WORK TO COMPLETE:
Output everything from the beginning of the entries down to and including the line that contains "collection date: 1949-10-02" as a numbered list, leaving out any blank lines.
§
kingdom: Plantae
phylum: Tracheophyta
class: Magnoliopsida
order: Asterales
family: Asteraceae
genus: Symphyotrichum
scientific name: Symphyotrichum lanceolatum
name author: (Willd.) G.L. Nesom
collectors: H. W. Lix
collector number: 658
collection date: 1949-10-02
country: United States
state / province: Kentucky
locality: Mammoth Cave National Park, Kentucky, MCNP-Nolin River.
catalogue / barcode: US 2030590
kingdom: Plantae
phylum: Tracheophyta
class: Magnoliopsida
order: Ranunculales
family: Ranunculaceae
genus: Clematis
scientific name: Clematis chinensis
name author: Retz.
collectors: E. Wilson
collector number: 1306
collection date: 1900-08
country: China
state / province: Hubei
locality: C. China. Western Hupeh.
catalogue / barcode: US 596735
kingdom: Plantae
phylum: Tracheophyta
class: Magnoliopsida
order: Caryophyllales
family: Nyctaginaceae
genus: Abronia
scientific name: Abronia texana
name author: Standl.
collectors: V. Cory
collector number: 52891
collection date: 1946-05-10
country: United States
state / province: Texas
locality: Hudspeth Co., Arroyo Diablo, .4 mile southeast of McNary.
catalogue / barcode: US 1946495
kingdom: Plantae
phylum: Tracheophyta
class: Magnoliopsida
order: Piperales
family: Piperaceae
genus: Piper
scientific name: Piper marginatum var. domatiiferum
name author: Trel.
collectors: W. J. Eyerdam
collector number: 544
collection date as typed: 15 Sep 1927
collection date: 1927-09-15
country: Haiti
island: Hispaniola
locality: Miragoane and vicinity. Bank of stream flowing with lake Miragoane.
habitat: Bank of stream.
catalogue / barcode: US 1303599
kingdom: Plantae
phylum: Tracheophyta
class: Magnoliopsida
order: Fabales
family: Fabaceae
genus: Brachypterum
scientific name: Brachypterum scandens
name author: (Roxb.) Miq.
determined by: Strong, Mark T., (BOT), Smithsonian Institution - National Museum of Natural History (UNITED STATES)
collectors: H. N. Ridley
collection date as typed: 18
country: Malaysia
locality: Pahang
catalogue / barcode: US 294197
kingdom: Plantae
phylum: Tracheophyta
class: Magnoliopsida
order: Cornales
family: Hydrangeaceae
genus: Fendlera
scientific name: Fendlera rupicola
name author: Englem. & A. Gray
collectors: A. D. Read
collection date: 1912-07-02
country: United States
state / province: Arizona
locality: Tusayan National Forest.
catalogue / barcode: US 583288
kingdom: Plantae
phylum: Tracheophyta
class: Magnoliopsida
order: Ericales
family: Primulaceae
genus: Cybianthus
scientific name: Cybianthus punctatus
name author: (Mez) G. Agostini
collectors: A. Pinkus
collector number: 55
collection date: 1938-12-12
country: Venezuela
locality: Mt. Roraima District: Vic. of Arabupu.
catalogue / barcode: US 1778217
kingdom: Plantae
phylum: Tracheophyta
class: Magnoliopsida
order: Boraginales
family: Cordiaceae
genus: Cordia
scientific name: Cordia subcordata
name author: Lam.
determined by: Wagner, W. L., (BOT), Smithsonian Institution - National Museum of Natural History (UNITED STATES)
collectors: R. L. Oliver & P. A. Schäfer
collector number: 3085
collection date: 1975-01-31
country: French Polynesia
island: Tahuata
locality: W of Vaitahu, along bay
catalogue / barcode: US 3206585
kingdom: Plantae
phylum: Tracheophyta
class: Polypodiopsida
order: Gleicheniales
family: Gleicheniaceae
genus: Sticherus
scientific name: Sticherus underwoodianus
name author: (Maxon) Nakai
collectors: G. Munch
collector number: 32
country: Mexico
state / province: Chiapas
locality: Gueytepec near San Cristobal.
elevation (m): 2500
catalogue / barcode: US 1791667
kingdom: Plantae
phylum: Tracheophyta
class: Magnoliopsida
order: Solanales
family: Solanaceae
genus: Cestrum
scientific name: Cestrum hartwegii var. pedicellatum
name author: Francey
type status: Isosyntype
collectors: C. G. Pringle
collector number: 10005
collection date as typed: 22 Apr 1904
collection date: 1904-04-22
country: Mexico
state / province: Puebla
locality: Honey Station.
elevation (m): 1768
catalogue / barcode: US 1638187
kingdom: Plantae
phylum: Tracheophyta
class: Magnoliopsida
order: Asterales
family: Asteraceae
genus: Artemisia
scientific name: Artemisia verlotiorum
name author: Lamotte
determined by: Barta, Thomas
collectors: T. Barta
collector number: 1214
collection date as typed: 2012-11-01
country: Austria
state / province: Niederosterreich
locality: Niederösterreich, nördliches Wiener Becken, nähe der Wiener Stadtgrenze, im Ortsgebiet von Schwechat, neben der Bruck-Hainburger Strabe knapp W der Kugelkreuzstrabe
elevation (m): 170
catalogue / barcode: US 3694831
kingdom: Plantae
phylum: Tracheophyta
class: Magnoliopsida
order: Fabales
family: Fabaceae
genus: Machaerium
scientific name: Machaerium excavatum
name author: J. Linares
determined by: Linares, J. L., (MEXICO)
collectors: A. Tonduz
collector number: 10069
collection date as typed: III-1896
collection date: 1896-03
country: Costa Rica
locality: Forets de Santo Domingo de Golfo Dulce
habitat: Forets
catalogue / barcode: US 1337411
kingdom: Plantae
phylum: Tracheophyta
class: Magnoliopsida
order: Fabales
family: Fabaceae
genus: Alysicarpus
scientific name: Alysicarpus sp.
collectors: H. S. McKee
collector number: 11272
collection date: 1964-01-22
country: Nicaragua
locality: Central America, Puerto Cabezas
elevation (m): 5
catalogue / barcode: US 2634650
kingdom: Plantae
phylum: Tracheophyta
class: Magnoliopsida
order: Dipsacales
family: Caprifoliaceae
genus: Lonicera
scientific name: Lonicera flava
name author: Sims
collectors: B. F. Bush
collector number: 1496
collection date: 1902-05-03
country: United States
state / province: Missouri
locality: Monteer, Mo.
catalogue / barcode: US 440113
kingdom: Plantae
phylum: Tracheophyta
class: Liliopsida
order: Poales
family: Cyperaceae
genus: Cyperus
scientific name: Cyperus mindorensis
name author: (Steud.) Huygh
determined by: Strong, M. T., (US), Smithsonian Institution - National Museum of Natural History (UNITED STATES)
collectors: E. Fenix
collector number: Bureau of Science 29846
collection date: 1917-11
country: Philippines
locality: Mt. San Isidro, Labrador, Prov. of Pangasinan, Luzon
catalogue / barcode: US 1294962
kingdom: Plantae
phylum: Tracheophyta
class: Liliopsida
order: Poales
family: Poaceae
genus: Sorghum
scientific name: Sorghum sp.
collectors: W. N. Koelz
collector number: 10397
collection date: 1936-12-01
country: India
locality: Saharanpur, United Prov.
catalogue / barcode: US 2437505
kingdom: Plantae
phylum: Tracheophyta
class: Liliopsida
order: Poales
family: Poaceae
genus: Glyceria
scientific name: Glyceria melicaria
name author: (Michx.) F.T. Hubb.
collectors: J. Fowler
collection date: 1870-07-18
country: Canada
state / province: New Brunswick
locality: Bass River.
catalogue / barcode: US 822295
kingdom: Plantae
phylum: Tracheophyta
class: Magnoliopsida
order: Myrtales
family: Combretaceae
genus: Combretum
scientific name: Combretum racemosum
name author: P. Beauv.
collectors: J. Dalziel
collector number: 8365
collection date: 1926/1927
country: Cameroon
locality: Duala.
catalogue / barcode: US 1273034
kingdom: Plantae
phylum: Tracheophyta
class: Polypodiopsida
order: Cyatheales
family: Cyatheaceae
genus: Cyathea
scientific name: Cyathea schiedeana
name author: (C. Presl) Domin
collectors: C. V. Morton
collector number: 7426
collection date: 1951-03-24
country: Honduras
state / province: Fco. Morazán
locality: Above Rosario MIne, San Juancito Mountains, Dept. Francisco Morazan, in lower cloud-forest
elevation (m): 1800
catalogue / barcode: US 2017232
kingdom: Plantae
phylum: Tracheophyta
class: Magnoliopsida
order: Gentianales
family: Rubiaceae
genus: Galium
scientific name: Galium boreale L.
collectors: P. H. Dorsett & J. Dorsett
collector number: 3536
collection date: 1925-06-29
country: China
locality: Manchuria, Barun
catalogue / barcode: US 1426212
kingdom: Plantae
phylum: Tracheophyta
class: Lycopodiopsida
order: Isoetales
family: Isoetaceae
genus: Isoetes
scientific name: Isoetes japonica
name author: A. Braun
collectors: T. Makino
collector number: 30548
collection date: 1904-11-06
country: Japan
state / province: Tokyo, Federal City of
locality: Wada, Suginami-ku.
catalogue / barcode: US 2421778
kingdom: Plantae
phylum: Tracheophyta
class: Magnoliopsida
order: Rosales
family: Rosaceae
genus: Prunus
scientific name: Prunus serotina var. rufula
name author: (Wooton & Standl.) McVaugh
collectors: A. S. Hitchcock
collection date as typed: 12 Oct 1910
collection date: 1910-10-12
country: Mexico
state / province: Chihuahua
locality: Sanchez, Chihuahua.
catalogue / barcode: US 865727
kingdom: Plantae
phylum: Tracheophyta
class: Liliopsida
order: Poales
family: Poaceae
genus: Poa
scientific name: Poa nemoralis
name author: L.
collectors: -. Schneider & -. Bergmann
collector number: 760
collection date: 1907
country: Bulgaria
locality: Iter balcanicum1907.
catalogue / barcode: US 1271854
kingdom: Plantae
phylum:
§
COMPLETE ANSWER:
1. kingdom: Plantae
2. phylum: Tracheophyta
3. class: Magnoliopsida
4. order: Asterales
5. family: Asteraceae
6. genus: Symphyotrichum
7. scientific name: Symphyotrichum lanceolatum
8. name author: (Willd.) G.L. Nesom
9. collectors: H. W. Lix
10. collector number: 658
11. collection date: 1949-10-02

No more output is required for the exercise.